Ty Cobb, Coca-Cola, Humble Pie and Shares in Play

Jeff North
I had heard recommendations to read the book "Financial Statement Analysis, A Practitioner's Guide", by Martin Fridson and Fernando Alvarez, copyright 2002, published by John Wiley & Sons, Inc. So I checked the book out from the library to gain knowledge for rational investing. At the library I noticed another book, by Martin S. Fridson, entitled "It Was a Very Good Year", copyright 1998, also published by John Wiley & Sons, Inc., and since I am in the history business, especially the history of investment dealings, I decided to check this book out of the library also.

From page 20 of the above mentioned year 1998 book, in a section Fridson entitles "The Real Thing" Fridson writes "...Cobb was photographed on the bench with a carton of soda pop conspicuously displayed at his side. The soft drink was a brand produced in his native state of Georgia, originally marketed as "French Wine Cola Nerve and Tonic Stimulant."

Apparently, this French Wine Cola Nerve and Tonic Stimulant was later re-named Coca-Cola. Referring to Ty Cobb, Fridson on the same page 20 writes, " The Georgia Peach purchased 300 shares for a total of $10,800. Within eight years his annual income from Coca Cola reached $350,000." "Well before age 40, Cobb was a millionaire, even though his baseball salary never surpassed $85,000 a year."

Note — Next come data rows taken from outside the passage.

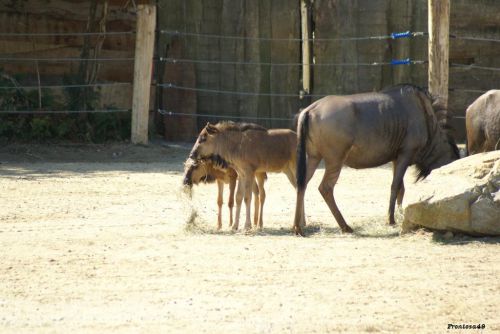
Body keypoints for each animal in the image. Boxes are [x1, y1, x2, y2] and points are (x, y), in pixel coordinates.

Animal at [292, 83, 460, 236]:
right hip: (335, 160)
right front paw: (391, 219)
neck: (427, 120)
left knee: (301, 183)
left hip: (314, 157)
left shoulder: (396, 158)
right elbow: (395, 186)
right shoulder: (406, 154)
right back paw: (345, 226)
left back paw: (297, 227)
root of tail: (310, 110)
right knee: (325, 188)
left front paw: (400, 214)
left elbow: (401, 188)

I have heard that the old Coca-Cola contained cocaine. If it did when Ty Cobb was an investor in it, Ty Cobb was almost like a drug dealer. Nowadays, here in 2008, the energy drinks containing taurine and so forth, are probably helping some of the already rich, get richer, in the same way that the so-called strong and decent baseball salaried Ty Cobb got supplemental superiority income off of Coke.

But it seems some things could be done to spread around those consumers' dollars that consumers will always spend on going to professional sports events. Mark Rosentraub, in his July, 1999, book entitled "Major League Losers: The Real Cost of Sports and Who is Paying For It" goes to great lengths to discuss how taxpayers' dollars more or less further subsidize the high revenue sports leagues and teams, because these tax dollars are spent to build stadiums, instead of dollars taken in by the teams from advertisers and ticket sales being spent for stadium construction and maintenance costs. Most importantly, Rosentraub points out how it is very likely there could be many more additional pro sports teams and paid players as recipients of these entertainer jobs, if it wasn't for the league monopolies deliberately keeping the number of team franchises low to insure high salaries for only the so-called strong people that are able to make it onto the low number of teams.

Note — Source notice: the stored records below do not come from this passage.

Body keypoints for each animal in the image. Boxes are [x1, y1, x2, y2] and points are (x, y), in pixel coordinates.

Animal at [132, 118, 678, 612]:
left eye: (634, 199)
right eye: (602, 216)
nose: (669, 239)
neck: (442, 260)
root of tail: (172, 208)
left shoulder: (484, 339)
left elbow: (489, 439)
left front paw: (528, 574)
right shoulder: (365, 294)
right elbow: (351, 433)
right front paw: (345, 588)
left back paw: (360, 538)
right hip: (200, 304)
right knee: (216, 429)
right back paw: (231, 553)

So this all seems like a rigged system sports mafia to me. With unemployment rates so high, it seems we need all the help we can get. Too many people that could be proud, moderately paid professional athletes, instead have to take humble pie jobs instead of apple pie jobs. Instead of being American and driving a Chevrolet, they see what should be their shares, instead being owned and played by the so-called stronger modern day Ty Cobbs. This is if they can even find a job in the mall selling athletic footwear or hot dogs, let alone a good paying union auto plant job.